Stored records
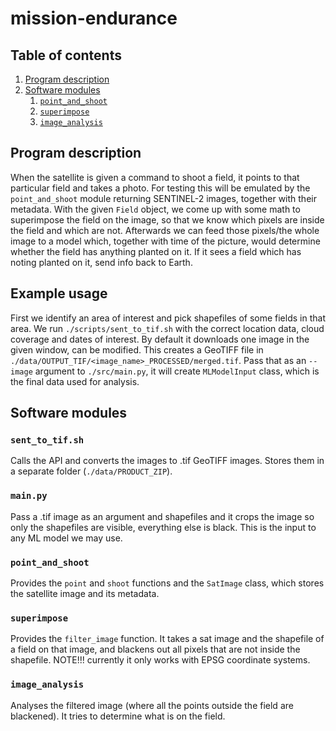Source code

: # mission-endurance

## Table of contents

1. [Program description](#program-description)
2. [Software modules](#software-modules)
    1. [`point_and_shoot`](#point_and_shoot)
    2. [`superimpose`](#superimpose)
    3. [`image_analysis`](#image_analysis)

## Program description

When the satellite is given a command to shoot a field, it points to that particular field and takes a photo. For testing this will be emulated by the `point_and_shoot` module returning SENTINEL-2 images, together with their metadata. With the given `Field` object, we come up with some math to superimpose the field on the image, so that we know which pixels are inside the field and which are not. Afterwards we can feed those pixels/the whole image to a model which, together with time of the picture, would determine whether the field has anything planted on it. If it sees a field which has noting planted on it, send info back to Earth. 

## Example usage

First we identify an area of interest and pick shapefiles of some fields in that area. We run `./scripts/sent_to_tif.sh` with the correct location data, cloud coverage and dates of interest. By default it downloads one image in the given window, can be modified. This creates a GeoTIFF file in `./data/OUTPUT_TIF/<image_name>_PROCESSED/merged.tif`. Pass that as an `--image` argument to `./src/main.py`, it will create `MLModelInput` class, which is the final data used for analysis.

## Software modules

### `sent_to_tif.sh`

Calls the API and converts the images to .tif GeoTIFF images. Stores them in a separate folder (`./data/PRODUCT_ZIP`).

### `main.py` 

Pass a .tif image as an argument and shapefiles and it crops the image so only the shapefiles are visible, everything else is black. This is the input to any ML model we may use.

### `point_and_shoot`

Provides the `point` and `shoot` functions and the `SatImage` class, which stores the satellite image and its metadata.

### `superimpose`

Provides the `filter_image` function. It takes a sat image and the shapefile of a field on that image, and blackens out all pixels that are not inside the shapefile. NOTE!!! currently it only works with EPSG coordinate systems.

### `image_analysis`

Analyses the filtered image (where all the points outside the field are blackened). It tries to determine what is on the field.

▶ _Job_: Could you return exactly the lines above from the line with "## Example usage" to the line with "EPSG coordinate systems.", both included, and nothing else?

▶ _Result of the task_:
## Example usage

First we identify an area of interest and pick shapefiles of some fields in that area. We run `./scripts/sent_to_tif.sh` with the correct location data, cloud coverage and dates of interest. By default it downloads one image in the given window, can be modified. This creates a GeoTIFF file in `./data/OUTPUT_TIF/<image_name>_PROCESSED/merged.tif`. Pass that as an `--image` argument to `./src/main.py`, it will create `MLModelInput` class, which is the final data used for analysis.

## Software modules

### `sent_to_tif.sh`

Calls the API and converts the images to .tif GeoTIFF images. Stores them in a separate folder (`./data/PRODUCT_ZIP`).

### `main.py` 

Pass a .tif image as an argument and shapefiles and it crops the image so only the shapefiles are visible, everything else is black. This is the input to any ML model we may use.

### `point_and_shoot`

Provides the `point` and `shoot` functions and the `SatImage` class, which stores the satellite image and its metadata.

### `superimpose`

Provides the `filter_image` function. It takes a sat image and the shapefile of a field on that image, and blackens out all pixels that are not inside the shapefile. NOTE!!! currently it only works with EPSG coordinate systems.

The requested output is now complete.